Two significant problems I'm encountering:
1) SAX doesn't report empty elements -- just starts and ends. So for
trojan milestones, do I depend on startid and endid absolutely, or do
I keep track for everything opened, whether any content has shown up,
and if so complain if I see startid/endid? Latter seems better, and
not tooo painful.
2) Entities. Obviously the indexer has to store something for every
token it finds -- what do I store as location for stuff that was in
external entities? The iNode and offset in the entity (croaks for
internal entities, as well as making me wonder what to return when a
search happens (like, where to tell the app to start reading -- esp.
if the entity was referenced more than once!).
Or, maybe better, I'm thinking I should just store the iNode of the
root document, and the XPath chilod-sequence to the node (perhaps as
extended to allow char offsets, in the XPointer draft that I couldn't
get finalize by W3c (grumble grumble). That's a lot more verbose
than, say, 8 bytes for a hex offset; but it's butt-simple to
implement, and the pointers themselves allow you to do all sorts of
comparisions without even looking at the source -- like contains(),
precedes(), equals(), isLeaf(), depth(), parent(), etc.
In that case, though, there should be a table somewhere to map from
child seq to file and offset, for fast processing. Not sure about
that.
We never really solved the entity problem in DynaText -- though I
don't think customers ever noticed.

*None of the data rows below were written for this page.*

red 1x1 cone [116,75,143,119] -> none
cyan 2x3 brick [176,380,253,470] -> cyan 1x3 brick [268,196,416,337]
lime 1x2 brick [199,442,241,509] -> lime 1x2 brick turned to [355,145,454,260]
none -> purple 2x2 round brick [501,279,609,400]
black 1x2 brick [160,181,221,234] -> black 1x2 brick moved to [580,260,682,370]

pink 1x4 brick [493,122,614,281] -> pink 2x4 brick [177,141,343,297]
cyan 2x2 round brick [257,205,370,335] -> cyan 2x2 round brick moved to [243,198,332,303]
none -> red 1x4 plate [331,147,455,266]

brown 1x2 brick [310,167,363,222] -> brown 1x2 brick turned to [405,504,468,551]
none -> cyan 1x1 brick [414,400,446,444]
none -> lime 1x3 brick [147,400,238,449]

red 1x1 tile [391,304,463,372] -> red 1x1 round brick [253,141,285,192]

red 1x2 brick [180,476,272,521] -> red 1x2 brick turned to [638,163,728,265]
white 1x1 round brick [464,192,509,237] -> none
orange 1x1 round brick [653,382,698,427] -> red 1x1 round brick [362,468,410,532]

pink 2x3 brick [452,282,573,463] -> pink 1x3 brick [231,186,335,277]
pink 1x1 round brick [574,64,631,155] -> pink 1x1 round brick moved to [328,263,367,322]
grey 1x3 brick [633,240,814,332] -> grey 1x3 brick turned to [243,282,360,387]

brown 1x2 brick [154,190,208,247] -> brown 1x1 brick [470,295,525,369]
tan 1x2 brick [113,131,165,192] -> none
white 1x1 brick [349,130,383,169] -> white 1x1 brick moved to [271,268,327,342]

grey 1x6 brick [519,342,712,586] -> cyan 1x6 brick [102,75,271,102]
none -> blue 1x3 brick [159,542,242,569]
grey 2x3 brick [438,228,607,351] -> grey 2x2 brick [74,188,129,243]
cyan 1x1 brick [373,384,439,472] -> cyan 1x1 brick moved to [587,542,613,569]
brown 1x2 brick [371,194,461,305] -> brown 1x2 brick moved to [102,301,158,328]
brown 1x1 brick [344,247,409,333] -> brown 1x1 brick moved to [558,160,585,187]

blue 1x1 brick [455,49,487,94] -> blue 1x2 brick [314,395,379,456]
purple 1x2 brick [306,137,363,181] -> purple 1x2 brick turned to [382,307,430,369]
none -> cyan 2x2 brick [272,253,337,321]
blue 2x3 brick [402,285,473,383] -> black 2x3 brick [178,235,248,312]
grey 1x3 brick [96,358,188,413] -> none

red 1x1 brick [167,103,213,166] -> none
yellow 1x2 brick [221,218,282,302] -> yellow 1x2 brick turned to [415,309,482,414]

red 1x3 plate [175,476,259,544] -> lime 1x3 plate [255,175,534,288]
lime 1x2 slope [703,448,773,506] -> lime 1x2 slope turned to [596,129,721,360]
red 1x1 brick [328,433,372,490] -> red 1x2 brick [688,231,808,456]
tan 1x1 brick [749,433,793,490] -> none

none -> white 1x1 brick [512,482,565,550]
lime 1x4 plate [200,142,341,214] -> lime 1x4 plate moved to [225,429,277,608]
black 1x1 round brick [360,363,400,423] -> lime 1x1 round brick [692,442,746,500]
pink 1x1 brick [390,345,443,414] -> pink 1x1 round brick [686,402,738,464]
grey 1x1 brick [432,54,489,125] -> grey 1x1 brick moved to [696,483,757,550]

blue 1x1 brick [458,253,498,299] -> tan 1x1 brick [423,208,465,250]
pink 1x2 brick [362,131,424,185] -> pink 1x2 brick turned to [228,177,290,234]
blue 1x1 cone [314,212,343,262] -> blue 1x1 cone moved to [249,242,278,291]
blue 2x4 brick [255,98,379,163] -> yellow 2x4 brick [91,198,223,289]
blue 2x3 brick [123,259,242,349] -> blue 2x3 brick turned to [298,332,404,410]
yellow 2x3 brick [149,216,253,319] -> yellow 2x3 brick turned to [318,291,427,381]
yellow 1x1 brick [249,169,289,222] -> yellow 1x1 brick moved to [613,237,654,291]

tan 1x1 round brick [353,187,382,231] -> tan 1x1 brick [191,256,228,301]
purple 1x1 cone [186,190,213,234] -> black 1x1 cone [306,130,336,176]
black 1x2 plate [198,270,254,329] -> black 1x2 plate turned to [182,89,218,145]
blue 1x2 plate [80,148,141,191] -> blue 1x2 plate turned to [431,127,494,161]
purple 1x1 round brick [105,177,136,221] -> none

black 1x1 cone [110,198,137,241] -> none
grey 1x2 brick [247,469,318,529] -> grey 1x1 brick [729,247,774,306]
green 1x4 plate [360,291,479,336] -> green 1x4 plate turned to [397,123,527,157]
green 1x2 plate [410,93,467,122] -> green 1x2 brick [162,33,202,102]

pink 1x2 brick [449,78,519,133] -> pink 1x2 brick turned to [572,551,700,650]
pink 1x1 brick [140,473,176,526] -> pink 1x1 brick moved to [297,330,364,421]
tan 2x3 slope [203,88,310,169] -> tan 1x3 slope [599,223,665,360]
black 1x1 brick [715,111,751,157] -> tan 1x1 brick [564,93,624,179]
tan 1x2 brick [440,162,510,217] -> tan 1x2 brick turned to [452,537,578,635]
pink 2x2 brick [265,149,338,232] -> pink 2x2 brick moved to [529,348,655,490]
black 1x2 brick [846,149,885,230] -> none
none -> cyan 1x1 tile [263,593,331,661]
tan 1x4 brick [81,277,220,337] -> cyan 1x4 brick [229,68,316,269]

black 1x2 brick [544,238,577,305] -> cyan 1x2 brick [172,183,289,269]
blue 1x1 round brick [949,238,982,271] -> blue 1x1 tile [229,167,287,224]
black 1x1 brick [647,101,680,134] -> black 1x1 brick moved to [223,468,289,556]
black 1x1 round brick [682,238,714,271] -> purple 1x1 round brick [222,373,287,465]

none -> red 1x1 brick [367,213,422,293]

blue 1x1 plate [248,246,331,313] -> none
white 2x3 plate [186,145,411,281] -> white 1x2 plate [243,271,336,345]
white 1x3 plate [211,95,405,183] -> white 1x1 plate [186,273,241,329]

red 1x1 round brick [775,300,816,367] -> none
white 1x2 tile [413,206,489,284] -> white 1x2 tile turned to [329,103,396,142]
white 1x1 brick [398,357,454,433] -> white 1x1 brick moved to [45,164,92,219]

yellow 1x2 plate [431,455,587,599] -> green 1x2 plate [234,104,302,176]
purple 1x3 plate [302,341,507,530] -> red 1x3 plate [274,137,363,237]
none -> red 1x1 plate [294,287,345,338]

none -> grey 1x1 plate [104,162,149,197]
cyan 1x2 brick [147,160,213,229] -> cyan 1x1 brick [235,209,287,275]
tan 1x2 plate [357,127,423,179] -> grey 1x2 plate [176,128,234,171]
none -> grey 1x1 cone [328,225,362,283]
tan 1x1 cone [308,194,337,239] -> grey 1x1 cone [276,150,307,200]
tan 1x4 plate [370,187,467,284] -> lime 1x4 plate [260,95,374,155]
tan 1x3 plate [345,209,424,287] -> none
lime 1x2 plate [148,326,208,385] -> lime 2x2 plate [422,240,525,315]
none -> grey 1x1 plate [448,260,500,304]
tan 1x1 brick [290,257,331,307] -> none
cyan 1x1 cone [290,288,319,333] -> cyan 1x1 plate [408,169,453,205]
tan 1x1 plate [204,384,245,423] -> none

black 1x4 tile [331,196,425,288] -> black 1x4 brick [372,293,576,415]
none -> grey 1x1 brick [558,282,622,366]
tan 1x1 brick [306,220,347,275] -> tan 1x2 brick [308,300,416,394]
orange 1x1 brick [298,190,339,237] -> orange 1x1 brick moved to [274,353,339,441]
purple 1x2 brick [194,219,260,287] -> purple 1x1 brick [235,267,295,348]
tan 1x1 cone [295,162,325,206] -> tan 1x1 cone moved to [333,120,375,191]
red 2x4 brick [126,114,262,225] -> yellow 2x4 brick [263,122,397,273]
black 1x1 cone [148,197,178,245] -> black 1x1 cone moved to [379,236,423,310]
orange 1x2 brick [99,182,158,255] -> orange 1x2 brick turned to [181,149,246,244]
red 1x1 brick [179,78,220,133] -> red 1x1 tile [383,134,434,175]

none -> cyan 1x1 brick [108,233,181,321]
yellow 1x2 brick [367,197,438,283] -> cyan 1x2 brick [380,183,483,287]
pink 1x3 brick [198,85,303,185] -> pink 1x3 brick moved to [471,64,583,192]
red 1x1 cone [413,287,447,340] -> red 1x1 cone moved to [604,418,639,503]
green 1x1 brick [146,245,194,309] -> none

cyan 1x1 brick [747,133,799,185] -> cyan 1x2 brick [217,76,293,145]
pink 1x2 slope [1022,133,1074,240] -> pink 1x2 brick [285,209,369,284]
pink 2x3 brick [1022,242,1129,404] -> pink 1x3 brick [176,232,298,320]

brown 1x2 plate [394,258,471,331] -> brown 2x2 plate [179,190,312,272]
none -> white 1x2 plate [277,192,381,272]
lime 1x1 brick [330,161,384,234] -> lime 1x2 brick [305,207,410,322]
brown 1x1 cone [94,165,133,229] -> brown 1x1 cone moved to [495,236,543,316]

Surprising especially with
legal/mil/gov customers who have standardized boilerplate entities
(like mandated warnings and notices) that get invoked squidzillions
of times).
BTW, this thing is going to store starting and ending offsets for
both ends of all elements, so it can index Trojan milestones and LMNL
or JITS constructs just fine. (Troy, we have to get someone named
Helen in on the project, to complete the allusion...).
Thoughts, anyone?
--
Steve DeRose -- http://www.derose.net
Chair, Bible Technologies Group -- http://www.bibletechnologies.net
Email: sderose@acm.org or steve@derose.net